Se pudesse ser emprestada, ela caberia perfeitamente nas palavras de Dalton, pensei. Nas palavras, no plural, logo percebi. Imagino-a saindo da boca de todos os tarados daltonianos, da boca das putas desgracidas de primeira noite que ele criou, como também, na boca do próprio escritor.

Eu lembro das primeiras vezes que li Dalton. Aos 11 ou 12 anos, sentia que ficava ruborizada, vermelha, lendo e relendo. E pensava: “Meu deus do céu, ele pode escrever isso? ALGUÉM pode escrever isso?

Dalton podia. E então eu lia e relia meio escondido, entendendo as palavras e personagens, pensando que eles existiam em algum lugar.

Antes do Dalton partir, presenteei minha filha de 5 anos com um livro dele. “O Ciclista”, editado pela Reco-Reco e ilustrado por Odilon Moraes. “Dalton para crianças, quem diria?” pensei ao sair da livraria, com lágrimas nos olhos.

Era o momento certo para ela entrar no mundo do vampiro, na mesma provocação literária que me desafiou, mas dentro dos limites infantis. A sensação foi de alguma forma simbólica, como se passasse a tocha de uma leitura que transcende o tempo e que agora também seria o mundo dela.

Dalton Trevisan faleceu em 9 de dezembroem sua eterna musa, Curitiba. Às vésperas de completar 100 anos, trocou de editora. Em um movimento que, ouvi de um colega da área editorial, “soou tão misterioso quanto ele próprio”.

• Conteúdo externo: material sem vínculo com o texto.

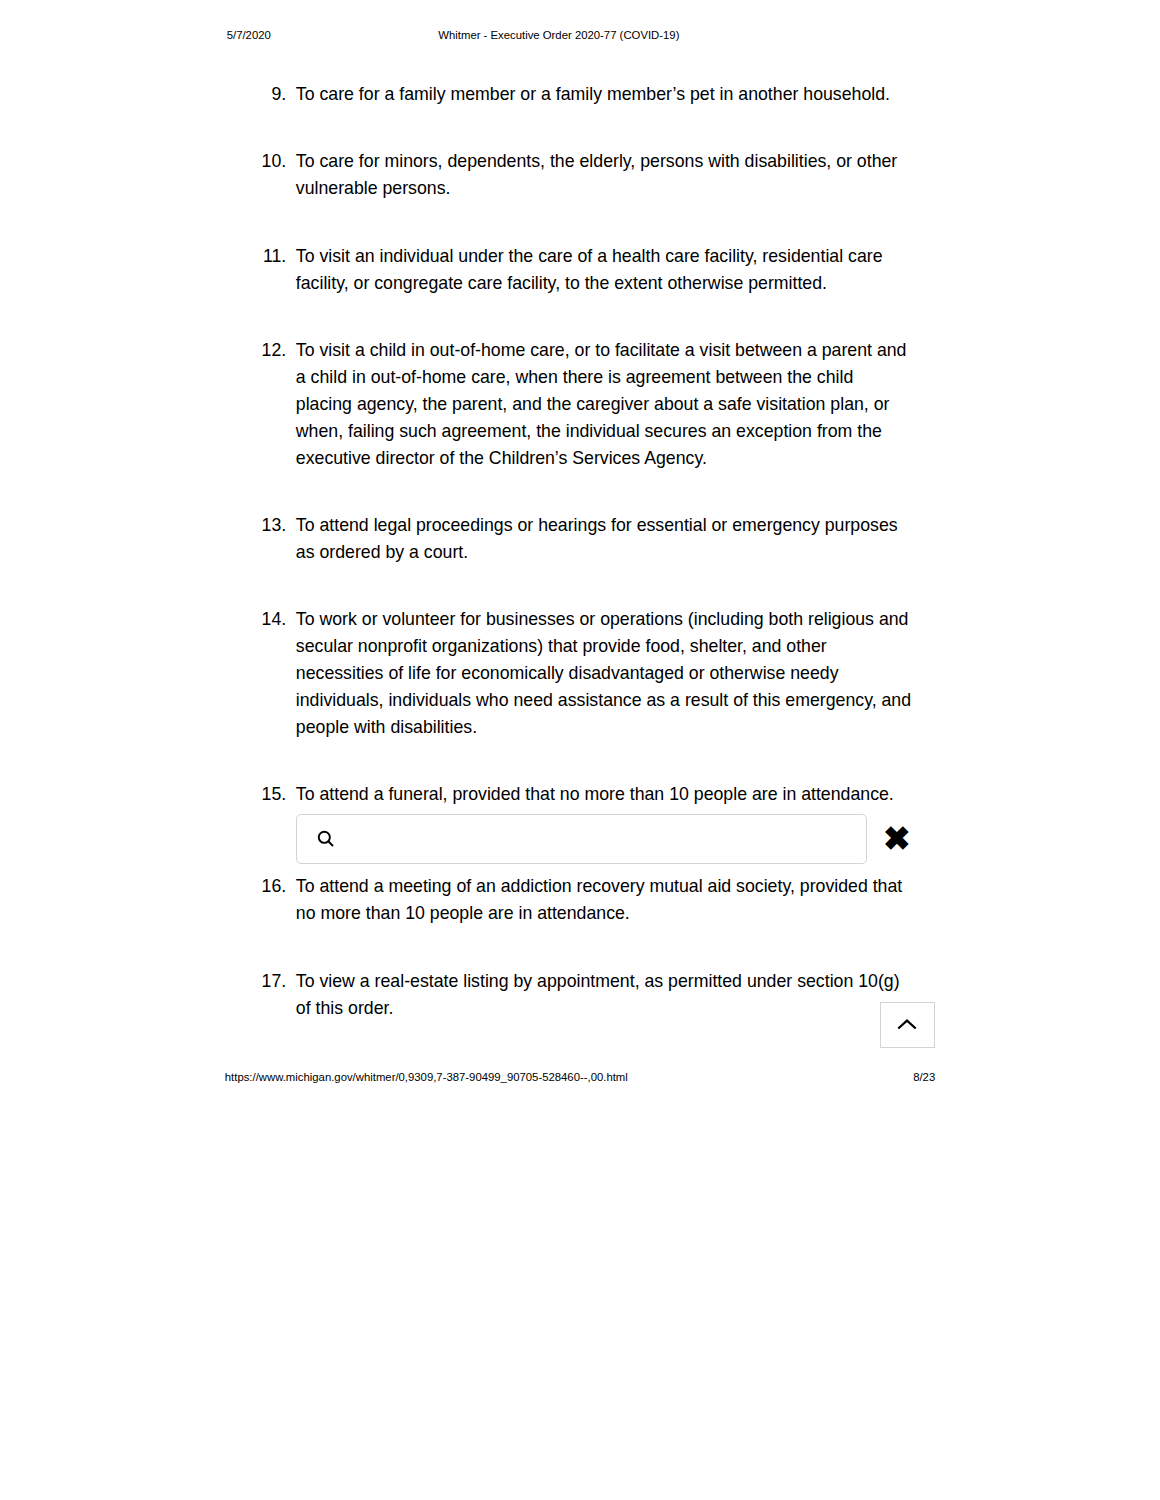5/7/2020 Whitmer - Executive Order 2020-77 (COVID-19)
9. To care for a family member or a family member’s pet in another household.
10. To care for minors, dependents, the elderly, persons with disabilities, or other vulnerable persons.
11. To visit an individual under the care of a health care facility, residential care facility, or congregate care facility, to the extent otherwise permitted.
12. To visit a child in out-of-home care, or to facilitate a visit between a parent and a child in out-of-home care, when there is agreement between the child placing agency, the parent, and the caregiver about a safe visitation plan, or when, failing such agreement, the individual secures an exception from the executive director of the Children’s Services Agency.
13. To attend legal proceedings or hearings for essential or emergency purposes as ordered by a court.
14. To work or volunteer for businesses or operations (including both religious and secular nonprofit organizations) that provide food, shelter, and other necessities of life for economically disadvantaged or otherwise needy individuals, individuals who need assistance as a result of this emergency, and people with disabilities.
15. To attend a funeral, provided that no more than 10 people are in attendance.
✖
16. To attend a meeting of an addiction recovery mutual aid society, provided that no more than 10 people are in attendance.
17. To view a real-estate listing by appointment, as permitted under section 10(g) of this order.
https://www.michigan.gov/whitmer/0,9309,7-387-90499_90705-528460--,00.html 8/23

Depois de quase 50 anos na Editora Record, o vampiro vendeu seus direitos à Editora Todavia. E até os últimos dias de vida estava trabalhando nas revisões de seus escritos que serão publicados pela nova editora, como a Revista Piauí contou recentemente.

Todavia prometeu “Dalton como você nunca viu” quando fez o anúncio.

Na ocasião, a agente literária de Trevisan, Fabiana Faversani, disse que a comemoração do centenário teria “tudo que Trevisan tem direito”.

Inclusive ele, vivo, presenciando esse novo recorte das suas publicações.

A ironia foi a morte ter chegado antes. E a ironia maior é que, muitas vezes, a morte dá nova vida à obra de um autor.

Dados da Editora Brasiliense mostram, por exemplo, que as vendas de livros de Ana Cristina César, Paulo Leminski e Charles Bukowski aumentaram cerca de 70% no primeiro mês após suas mortes.

E é bem provável que Dalton siga esse mesmo caminho. Sua obra carrega um frescor que transcende o tempo – e a própria morte.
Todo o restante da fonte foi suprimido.